The house is privately owned prestigious residential development overlooking Gleneagles’ famous Queen’s Golf Course, sold by the world-famous five-star hotel and golf resort in Perthshire.
The site, overlooking the third fairway of the Queen’s Course, is one of 13 in an exclusive gated development called Queen’s Crescent.
At 21,000sq ft, it will be about five times the size of a typical luxury five-bedroom detached home.
This incredible private home was built around an aquarium which is 4 meters in diameter and raises three stories through the centre of the property.
The stair is fabricated from a single steel helical stringer with cantilevering glass treads and glass balustrade to stairs and landing.
- The stringer will be connected to the floor structure using a steel base plate and supported off steel CHS columns (columns by others) at 3 other locations with fabricated brackets.
- The stringer will be a customised steel parallel flange channel (PFC) running around the outer edge of the stair with a plate infill welded into the open side and ‘post-box’ cut-outs to enable the glass treads to cantilever from the stringer towards the aquarium in the centre.
- The glass treads are to be wedge shaped heat soaked toughened laminated glass 40mm thick with structural sentry interlayer.
- The glass treads will be inserted through the stringer from the outside edge of the stair and held in place using high modulus silicon and nylon packers.

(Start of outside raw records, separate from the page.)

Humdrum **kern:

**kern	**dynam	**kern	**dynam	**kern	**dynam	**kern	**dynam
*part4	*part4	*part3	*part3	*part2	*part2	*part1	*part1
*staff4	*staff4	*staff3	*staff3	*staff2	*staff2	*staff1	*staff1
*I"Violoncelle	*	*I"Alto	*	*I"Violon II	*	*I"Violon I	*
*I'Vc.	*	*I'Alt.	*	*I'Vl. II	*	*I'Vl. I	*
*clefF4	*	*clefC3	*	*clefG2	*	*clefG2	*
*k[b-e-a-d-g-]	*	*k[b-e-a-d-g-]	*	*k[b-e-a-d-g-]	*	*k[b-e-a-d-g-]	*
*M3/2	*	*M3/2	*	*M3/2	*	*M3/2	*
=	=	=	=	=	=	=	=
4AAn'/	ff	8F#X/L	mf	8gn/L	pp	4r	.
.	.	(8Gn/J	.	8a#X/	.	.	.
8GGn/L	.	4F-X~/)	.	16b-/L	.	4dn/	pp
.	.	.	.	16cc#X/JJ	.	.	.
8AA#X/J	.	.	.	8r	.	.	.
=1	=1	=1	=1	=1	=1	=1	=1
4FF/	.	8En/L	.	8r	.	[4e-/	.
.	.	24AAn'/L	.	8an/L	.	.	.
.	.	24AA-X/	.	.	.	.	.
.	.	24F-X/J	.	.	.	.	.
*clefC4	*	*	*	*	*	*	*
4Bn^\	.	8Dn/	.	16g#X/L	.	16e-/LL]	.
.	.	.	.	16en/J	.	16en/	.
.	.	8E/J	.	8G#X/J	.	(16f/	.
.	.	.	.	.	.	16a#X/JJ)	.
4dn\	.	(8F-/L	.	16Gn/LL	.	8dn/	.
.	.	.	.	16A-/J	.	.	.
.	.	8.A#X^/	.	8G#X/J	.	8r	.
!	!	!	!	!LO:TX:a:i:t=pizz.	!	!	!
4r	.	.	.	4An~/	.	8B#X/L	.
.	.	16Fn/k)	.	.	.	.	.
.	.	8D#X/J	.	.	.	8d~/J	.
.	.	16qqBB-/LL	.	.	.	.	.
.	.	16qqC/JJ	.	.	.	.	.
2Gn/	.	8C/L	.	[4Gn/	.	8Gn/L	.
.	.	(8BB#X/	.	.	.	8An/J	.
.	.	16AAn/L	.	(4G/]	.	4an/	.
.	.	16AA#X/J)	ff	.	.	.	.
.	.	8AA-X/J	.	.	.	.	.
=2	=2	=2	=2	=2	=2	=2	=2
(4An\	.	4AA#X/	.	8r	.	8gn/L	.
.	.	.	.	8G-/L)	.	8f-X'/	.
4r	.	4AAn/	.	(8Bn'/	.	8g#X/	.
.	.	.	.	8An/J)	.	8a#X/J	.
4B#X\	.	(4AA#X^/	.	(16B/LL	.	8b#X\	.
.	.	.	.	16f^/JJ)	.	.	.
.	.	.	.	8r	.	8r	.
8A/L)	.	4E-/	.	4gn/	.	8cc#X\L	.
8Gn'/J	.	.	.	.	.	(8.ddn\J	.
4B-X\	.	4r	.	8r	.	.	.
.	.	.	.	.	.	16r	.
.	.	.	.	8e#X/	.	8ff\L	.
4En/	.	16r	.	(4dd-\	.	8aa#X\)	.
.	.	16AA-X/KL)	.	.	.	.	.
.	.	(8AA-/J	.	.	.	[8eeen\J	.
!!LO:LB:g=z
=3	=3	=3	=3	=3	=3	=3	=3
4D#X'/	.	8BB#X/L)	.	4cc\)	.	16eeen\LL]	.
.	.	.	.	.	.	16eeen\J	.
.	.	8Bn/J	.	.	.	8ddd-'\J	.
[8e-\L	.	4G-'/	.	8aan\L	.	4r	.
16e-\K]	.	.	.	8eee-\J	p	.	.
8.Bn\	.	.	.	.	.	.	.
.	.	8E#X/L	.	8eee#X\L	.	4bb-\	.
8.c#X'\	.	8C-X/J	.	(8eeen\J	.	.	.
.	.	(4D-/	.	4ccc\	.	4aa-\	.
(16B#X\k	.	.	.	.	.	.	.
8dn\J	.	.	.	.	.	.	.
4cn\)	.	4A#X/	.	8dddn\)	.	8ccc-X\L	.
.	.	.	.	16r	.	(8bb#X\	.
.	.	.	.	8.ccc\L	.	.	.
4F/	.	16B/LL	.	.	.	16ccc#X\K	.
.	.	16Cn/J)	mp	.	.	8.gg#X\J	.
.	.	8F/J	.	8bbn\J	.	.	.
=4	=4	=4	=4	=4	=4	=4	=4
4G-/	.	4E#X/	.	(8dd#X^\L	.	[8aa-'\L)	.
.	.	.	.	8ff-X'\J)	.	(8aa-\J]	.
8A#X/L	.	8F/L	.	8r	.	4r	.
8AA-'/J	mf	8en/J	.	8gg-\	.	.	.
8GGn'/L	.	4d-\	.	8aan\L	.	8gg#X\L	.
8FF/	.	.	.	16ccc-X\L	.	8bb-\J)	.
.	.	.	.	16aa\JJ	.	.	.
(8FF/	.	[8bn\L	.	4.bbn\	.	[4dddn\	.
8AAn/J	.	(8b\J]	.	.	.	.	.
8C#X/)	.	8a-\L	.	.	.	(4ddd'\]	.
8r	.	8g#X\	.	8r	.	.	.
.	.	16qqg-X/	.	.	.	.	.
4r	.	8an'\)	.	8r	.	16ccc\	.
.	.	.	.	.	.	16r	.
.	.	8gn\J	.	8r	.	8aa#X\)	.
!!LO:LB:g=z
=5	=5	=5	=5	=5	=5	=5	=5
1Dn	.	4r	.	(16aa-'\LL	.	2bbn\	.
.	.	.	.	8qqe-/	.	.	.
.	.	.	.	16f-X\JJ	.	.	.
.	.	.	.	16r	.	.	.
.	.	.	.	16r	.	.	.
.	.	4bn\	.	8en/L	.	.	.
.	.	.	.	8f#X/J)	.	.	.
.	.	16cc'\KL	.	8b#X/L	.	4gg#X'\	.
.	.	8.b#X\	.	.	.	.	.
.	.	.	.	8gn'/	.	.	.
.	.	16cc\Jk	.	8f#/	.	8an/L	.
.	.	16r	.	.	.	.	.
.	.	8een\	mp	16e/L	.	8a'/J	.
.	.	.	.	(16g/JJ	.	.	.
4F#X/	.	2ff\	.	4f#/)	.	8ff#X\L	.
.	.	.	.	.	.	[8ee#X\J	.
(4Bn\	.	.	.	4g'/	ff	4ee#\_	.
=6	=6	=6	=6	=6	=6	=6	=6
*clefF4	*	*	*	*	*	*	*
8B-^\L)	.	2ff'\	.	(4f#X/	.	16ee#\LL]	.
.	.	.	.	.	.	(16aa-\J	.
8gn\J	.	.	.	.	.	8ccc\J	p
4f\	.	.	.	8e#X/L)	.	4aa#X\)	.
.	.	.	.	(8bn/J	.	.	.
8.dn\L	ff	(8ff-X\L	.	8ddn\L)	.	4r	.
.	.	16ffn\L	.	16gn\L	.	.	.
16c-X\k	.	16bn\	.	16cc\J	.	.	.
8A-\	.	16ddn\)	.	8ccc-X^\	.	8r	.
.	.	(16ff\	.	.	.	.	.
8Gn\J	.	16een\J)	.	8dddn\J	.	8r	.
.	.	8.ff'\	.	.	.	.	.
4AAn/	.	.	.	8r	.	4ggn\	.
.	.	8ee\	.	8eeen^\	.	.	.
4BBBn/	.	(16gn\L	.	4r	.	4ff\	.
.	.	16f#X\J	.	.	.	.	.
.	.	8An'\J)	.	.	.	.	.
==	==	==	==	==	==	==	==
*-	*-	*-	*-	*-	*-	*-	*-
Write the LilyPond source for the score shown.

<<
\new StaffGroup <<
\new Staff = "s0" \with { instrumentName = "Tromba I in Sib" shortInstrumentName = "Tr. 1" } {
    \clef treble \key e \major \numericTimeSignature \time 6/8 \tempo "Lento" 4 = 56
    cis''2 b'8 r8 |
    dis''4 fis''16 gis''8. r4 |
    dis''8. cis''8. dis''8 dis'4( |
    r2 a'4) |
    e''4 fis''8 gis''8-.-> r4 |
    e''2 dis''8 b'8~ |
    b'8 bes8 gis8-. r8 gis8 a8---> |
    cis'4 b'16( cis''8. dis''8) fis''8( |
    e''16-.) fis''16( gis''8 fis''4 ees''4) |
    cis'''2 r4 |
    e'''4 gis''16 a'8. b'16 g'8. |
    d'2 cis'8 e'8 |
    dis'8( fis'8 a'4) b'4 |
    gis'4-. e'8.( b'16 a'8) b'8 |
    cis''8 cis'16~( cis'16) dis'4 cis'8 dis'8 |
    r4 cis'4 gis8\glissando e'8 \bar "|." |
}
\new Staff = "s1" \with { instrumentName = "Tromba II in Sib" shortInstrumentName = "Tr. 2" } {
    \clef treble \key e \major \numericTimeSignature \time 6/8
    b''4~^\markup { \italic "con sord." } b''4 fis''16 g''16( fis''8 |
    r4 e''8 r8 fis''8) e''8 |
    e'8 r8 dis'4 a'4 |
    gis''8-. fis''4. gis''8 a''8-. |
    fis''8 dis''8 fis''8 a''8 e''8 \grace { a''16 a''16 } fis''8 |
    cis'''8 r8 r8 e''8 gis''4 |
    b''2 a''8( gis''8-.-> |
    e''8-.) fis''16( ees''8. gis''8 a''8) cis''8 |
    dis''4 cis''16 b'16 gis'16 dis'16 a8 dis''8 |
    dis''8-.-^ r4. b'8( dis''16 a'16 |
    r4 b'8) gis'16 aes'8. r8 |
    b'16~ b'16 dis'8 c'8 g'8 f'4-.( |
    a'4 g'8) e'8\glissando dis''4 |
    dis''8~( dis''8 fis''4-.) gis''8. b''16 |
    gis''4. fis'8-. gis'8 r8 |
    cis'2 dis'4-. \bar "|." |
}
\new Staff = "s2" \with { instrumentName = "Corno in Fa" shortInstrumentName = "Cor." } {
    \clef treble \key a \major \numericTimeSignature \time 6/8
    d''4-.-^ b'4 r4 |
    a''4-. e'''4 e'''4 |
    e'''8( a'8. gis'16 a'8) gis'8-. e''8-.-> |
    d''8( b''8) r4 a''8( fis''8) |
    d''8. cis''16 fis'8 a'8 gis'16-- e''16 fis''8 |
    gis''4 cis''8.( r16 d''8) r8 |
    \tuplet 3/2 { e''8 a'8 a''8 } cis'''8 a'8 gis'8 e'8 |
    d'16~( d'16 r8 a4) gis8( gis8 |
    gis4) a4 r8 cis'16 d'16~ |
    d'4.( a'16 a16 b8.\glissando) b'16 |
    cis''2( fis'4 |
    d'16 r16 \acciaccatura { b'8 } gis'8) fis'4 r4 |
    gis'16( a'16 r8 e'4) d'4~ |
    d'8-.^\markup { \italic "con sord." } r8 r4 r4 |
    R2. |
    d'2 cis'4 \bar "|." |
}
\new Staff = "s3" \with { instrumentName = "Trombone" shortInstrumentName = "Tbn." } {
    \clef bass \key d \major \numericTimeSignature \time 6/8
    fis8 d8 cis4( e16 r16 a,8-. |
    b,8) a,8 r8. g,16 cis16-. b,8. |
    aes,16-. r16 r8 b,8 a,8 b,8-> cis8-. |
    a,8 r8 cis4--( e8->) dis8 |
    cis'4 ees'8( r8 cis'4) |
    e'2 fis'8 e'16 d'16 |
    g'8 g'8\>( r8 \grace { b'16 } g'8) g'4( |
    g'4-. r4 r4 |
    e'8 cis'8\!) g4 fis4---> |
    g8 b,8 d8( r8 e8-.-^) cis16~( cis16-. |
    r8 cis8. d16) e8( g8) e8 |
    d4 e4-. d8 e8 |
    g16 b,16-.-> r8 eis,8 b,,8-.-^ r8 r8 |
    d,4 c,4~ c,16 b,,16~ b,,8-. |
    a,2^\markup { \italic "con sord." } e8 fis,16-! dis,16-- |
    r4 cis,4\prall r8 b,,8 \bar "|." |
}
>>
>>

- The landing glass will be supported off the PFC stringer in a similar manner to the treads.
- The glass balustrade is to be heat soaked toughened laminated glass 15mm thick clamped between the stringer and a fascia plate.
- The design loads will be taken as 1.5kN/m2 floor load for a residential building and 0.36kN/m run balustrade loading taken in accordance with BS6399:pt 1.
- The target frequency of the stair will be 7Hz with 25% live load taken as participant mass. – This means that the stair will exhibit mild perceptible vibrations when trafficked energetically, which is normal for a stair of this type.
- It is assumed that the supporting structure has been designed with adequate stiffness and strength to support the proposed stair.